Both HDs 06 and 84 were less red than Smith and Lubbock counties overall: Smith County was 69-30 for Trump, HD06 was 68-32 for Matt Schaefer; Lubbock County was 65-33 for Trump, and HD84 was 61-39 for John Frullo. I didn’t go into the precinct details to calculate the Trump/Biden numbers in those districts, but given everything we’ve seen I’d say we could add another point or two into the Dem column for each. HD84 shows a clear Democratic trend while HD06 is more of a mixed bag, but it’s still a slight net positive over the decade and a damn sight better than HD05. HD06 is not close to being competitive while HD84 is on the far outer fringes, but that’s not the main point. It’s the potential for Democratic growth, for which we will need every little contribution we can get, that I want to shout from the rooftops. The big cities and big growing suburbs are our top tier, but we’d be fools to ignore the places like Lubbock and Tyler.
HD64 contains the city of Denton, which I think is fairly blue due to the presence of UNT.

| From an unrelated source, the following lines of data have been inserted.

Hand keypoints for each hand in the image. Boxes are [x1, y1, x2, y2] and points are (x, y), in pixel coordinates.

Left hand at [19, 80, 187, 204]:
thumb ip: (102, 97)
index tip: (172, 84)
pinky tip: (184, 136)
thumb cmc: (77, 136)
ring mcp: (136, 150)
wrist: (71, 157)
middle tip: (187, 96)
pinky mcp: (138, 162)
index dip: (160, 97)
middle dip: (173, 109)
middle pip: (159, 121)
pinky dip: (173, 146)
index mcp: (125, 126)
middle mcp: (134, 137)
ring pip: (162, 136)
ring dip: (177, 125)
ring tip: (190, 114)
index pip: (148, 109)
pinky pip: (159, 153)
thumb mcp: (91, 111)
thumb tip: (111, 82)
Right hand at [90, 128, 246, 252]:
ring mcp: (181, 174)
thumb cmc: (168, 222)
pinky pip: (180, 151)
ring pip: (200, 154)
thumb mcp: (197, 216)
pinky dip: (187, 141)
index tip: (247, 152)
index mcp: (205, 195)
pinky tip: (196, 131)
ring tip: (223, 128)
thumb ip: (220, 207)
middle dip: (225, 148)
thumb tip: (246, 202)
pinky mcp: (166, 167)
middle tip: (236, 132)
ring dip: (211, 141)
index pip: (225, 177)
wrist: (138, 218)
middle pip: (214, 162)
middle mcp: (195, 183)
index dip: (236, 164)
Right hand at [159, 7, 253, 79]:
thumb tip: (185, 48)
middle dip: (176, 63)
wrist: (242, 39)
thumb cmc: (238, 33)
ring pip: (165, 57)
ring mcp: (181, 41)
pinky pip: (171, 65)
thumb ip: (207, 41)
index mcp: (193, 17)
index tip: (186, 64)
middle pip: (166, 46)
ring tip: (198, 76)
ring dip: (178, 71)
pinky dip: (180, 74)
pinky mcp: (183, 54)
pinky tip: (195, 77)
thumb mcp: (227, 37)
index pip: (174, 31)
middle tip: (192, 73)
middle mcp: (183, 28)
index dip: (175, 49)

There is still some population to move around in Collin and Denton but the GOP can’t get greedy. HD66 and HD67 will get shored, but those seats will be competitive again as long as they’re Plano based. I think HD89 will pickup the Richardson part of Collin to shore up HD67. Noble will have more competitive races but still have a GOP seat. I think a new seat may be drawn in the Frisco/Prosper/Celina area, pushing Holland east.
Do they put more of Flower Mound in HD65 to beat Beckley? Denton is almost at the point where it makes sense to draw Denton/Lewisville/Carrollton vote sink for Beckley.
Really curious as how the redistrict Tarrant. I see the chance of a Dallas style 2010s dummymander especially in HD92 and HD96.
I’m sure they will pair Bucy and Talarico in Williamson, and figure out a way to draw a Hays/SW Travis to pair Zwiener and Goodwin.
I don’t see the suburban trends favoring Democrats going away, but the intensity may not be there but that’s what organizing and voter education is for. If they can make inroads in the exurbs and do better in the small texas metros then we can get close to 75 house seats or picking off a statewide like LG or AG.